- The Washington Times - Sunday, March 31, 2002

The Maryland and Virginia chapters of 4-H plan to eliminate Indian names and traditions at their camps to avoid offending American Indians.
Both state chapters are reviewing the use of Indian names and customs, especially at summer camps, leaders of the youth development group said.
"4-H is very inclusive of all groups, and we want to make sure we are not putting off some people," said Bob Meadows, state leader for Virginia 4-H.
Mr. Meadows said 4-H members worked closely with Indians and often organized trips to reservations. The chapter counts arbout 840 Indians among its 181,000 members.
Neither chapter has received complaints about the Indian names, but leaders say they are trying to head off trouble.

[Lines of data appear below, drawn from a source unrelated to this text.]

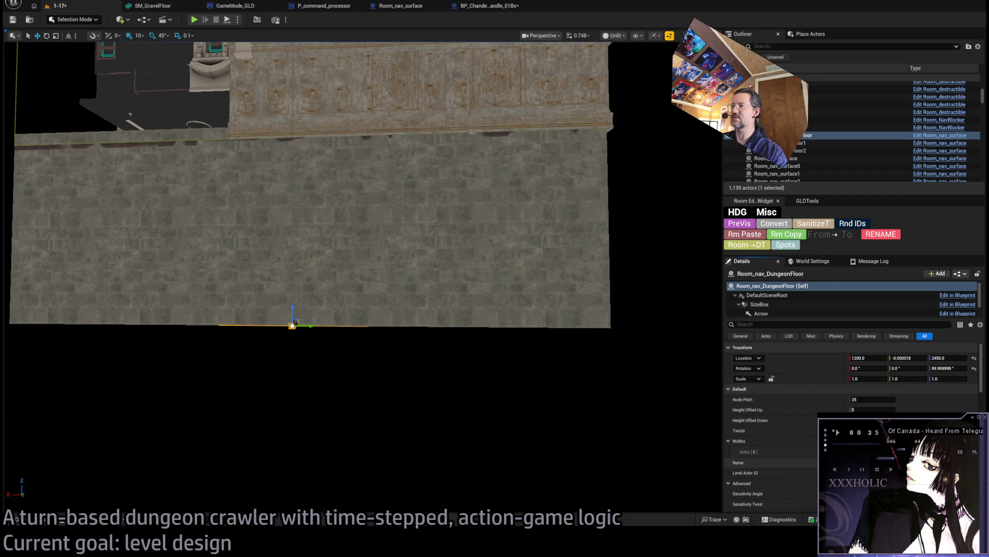
pyautogui.moveTo(397, 349)
pyautogui.mouseDown()
pyautogui.moveTo(358, 256)
pyautogui.moveTo(378, 367)
pyautogui.moveTo(337, 364)
pyautogui.moveTo(531, 367)
pyautogui.mouseUp()
pyautogui.press('f')
pyautogui.moveTo(361, 258)
pyautogui.mouseDown()
pyautogui.moveTo(77, 112)
pyautogui.moveTo(578, 343)
pyautogui.moveTo(533, 446)
pyautogui.mouseUp()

"The larger national debate about the use of Native American names with sports teams and mascots has increased our sensitivity. It is important that we take this seriously," said Richard Byrne, leader of the Maryland 4-H chapter.
The West Virginia 4-H chapter last week decided to drop all references to Indians at its summer camps after it received a complaint from a parent and from several Indians. A complaint also was filed with the U.S. Department of Agriculture, which funds 4-H, and a USDA review committee said the practice might infringe on the civil rights of Indians.
The committee said that unless changes are made, the West Virginia University Extension Service, which runs the state's 4-H program, could lose federal funding. The state's 4-H chapter has 44,000 members.
The group estimated it had 6.8 million members nationwide in 2000.
The use of Indian names and customs at 4-H camps dates back 80 years, said Larry LeFlore, director of the West Virginia chapter of 4-H. At the camps, students are divided into groups named after Indian tribes: Delaware, Mingo, Cherokee and Seneca. Counselors are called Big Feet. In the evenings, members gather around the campfire in a council circle, an Indian tradition. The traditions "have been very, very deep-rooted in generations" of 4-H members, Mr. LeFlore said.
Indians compared the council circles to "a group of Native Americans coming to one of our churches and screaming hymns at one another," Mr. LeFlore said.
The changes in West Virginia will be implemented for the camping season beginning in June, he said.
Meanwhile, the Virginia chapter has established a committee to research the matter, Mr. Meadows said, and a final decision will be made May 15.
The Maryland 4-H chapter, which has 45,000 members, is setting up a committee to "see the extent to which we have been using Native American names and imagery," Mr. Byrne said.
The District's 4-H leader did not return calls yesterday.
Mr. Byrne said Maryland camps use Indian names to a lesser extent than those in West Virginia.
Some local 4-H team leaders said eliminating American Indian names and customs is important to avoid offending certain segments of society. "We want to be sensitive to the people we work with," said Alganesh Piechocinski, a team leader from Montgomery County.
She added, however, that she had never heard any complaints from Indians about the 4-H camps and that the use of tribal names had served an educational purpose by helping children learn about diverse cultures.
Lauren Dobos, 17, of Rockville, has been with 4-H for nine years and has been to camp every year. She said it would be "upsetting" if campers no longer could use the Indian names and customs. "We are not doing anything demeaning, and we really respect the ideas of respecting nature and Mother Earth as the Native Americans do," Lauren said.
Erica Taffs, 18, of Silver Spring, is an eight-year veteran of 4-H. She said the campers, by naming themselves after Indian tribes, "model ourselves after people we respect. We love having the Indian names … it makes us feel special."